GIVEN DATA:
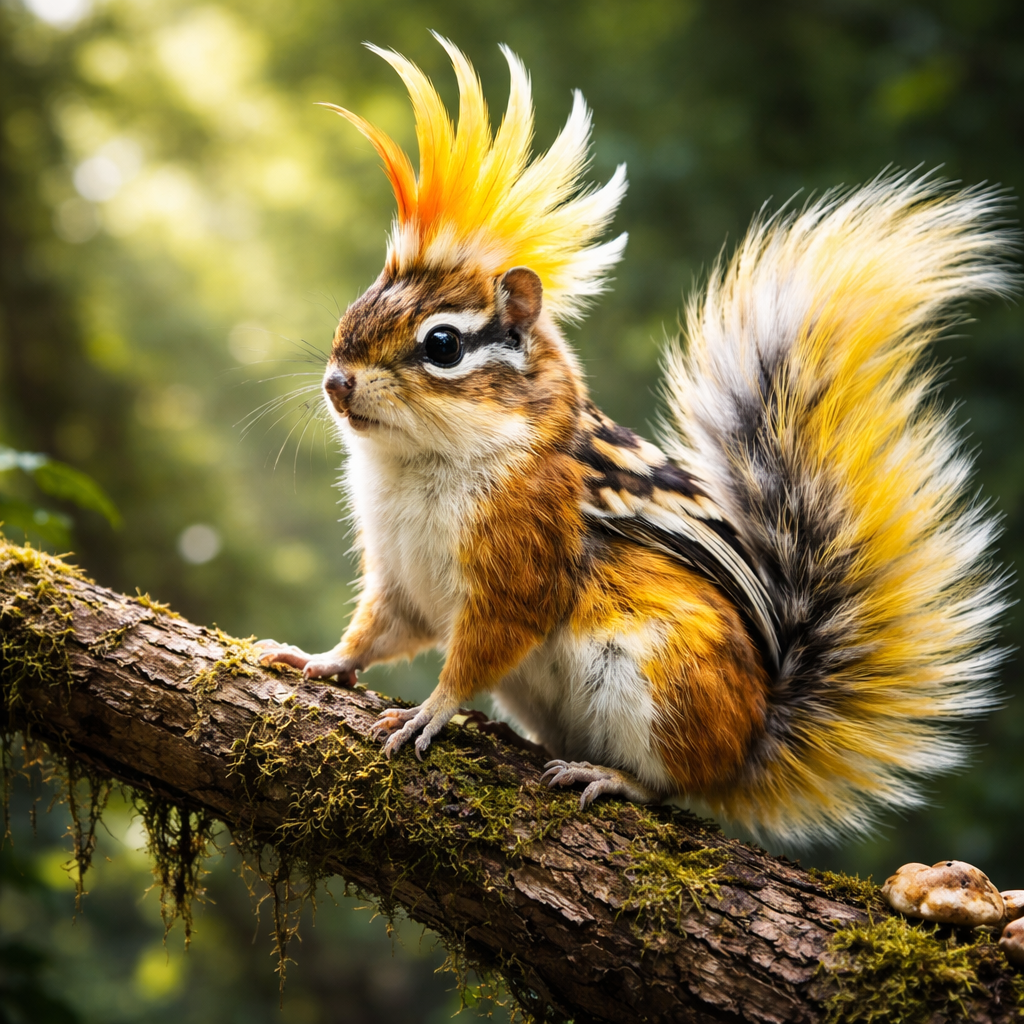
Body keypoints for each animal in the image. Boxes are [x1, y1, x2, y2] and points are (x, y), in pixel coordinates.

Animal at [257, 35, 1017, 844]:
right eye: (357, 304)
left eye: (442, 345)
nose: (336, 383)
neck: (417, 462)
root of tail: (754, 738)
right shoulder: (397, 577)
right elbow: (376, 632)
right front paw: (315, 659)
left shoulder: (518, 575)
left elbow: (472, 658)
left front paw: (428, 713)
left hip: (659, 681)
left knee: (677, 785)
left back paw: (609, 776)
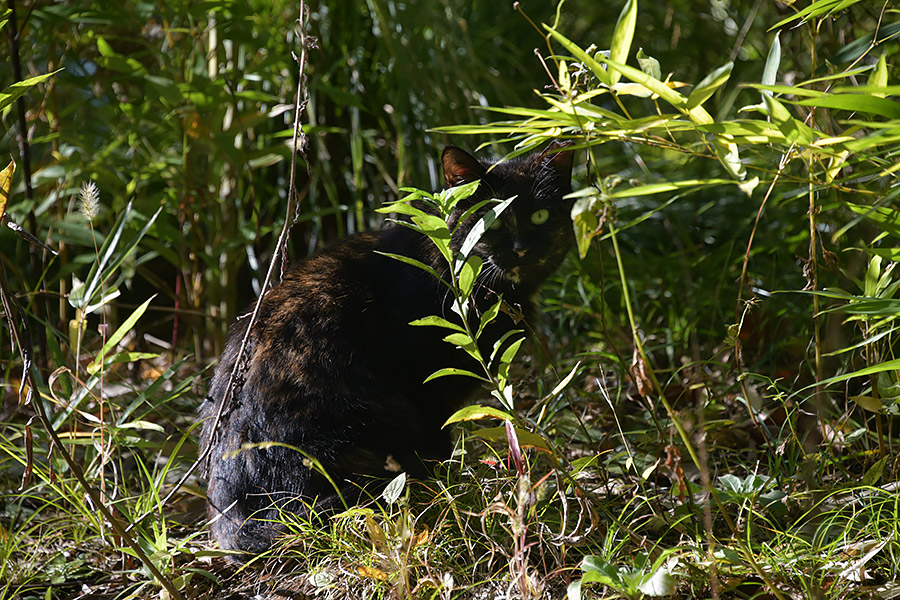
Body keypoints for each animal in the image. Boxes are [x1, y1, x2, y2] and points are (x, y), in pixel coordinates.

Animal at [200, 141, 572, 552]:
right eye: (491, 221)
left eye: (540, 215)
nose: (522, 249)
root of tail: (229, 513)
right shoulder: (425, 383)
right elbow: (439, 440)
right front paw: (452, 485)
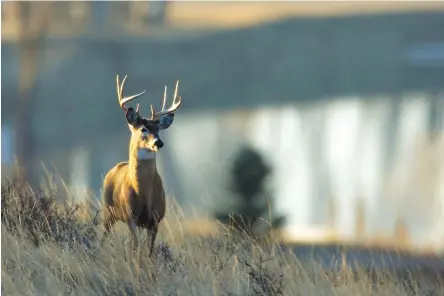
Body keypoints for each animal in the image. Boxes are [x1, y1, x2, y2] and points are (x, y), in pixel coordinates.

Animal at [101, 73, 182, 256]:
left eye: (158, 129)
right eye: (143, 129)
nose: (159, 143)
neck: (143, 192)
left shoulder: (155, 219)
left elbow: (149, 250)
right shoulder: (131, 216)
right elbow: (137, 247)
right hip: (107, 210)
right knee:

EXERCISE: What is needed is every line of the data above, set down exactly but with the images left out.

ANSWER BELOW:
Body keypoints for each animal in the image. Boxes are [x1, y1, x2, y2] and points are (x, y), in pixel coordinates.

Animal at [257, 35, 1017, 844]:
right eye: (357, 304)
left eye: (442, 345)
nose: (336, 383)
neck: (417, 462)
root of tail: (754, 738)
right shoulder: (397, 577)
right elbow: (376, 632)
right front paw: (315, 659)
left shoulder: (518, 575)
left elbow: (472, 658)
left front paw: (428, 713)
left hip: (659, 681)
left knee: (677, 785)
left back paw: (609, 776)
Body keypoints for each animal in the image. Boxes are [x1, y1, x2, y2] and points are (x, y), in pixel coordinates.

Animal at [200, 141, 572, 552]:
right eye: (491, 221)
left eye: (540, 215)
nose: (522, 249)
root of tail: (229, 513)
right shoulder: (425, 383)
right elbow: (439, 440)
right front paw: (452, 485)
Body keypoints for each animal in the image. Boxes are [x1, y1, x2, y2] and points are (x, y), in pixel coordinates.

Animal at [101, 73, 182, 256]:
left eye: (158, 129)
right eye: (143, 129)
nose: (159, 143)
neck: (143, 192)
left shoulder: (155, 219)
left elbow: (149, 250)
right shoulder: (131, 216)
right elbow: (137, 247)
right hip: (107, 210)
right knee:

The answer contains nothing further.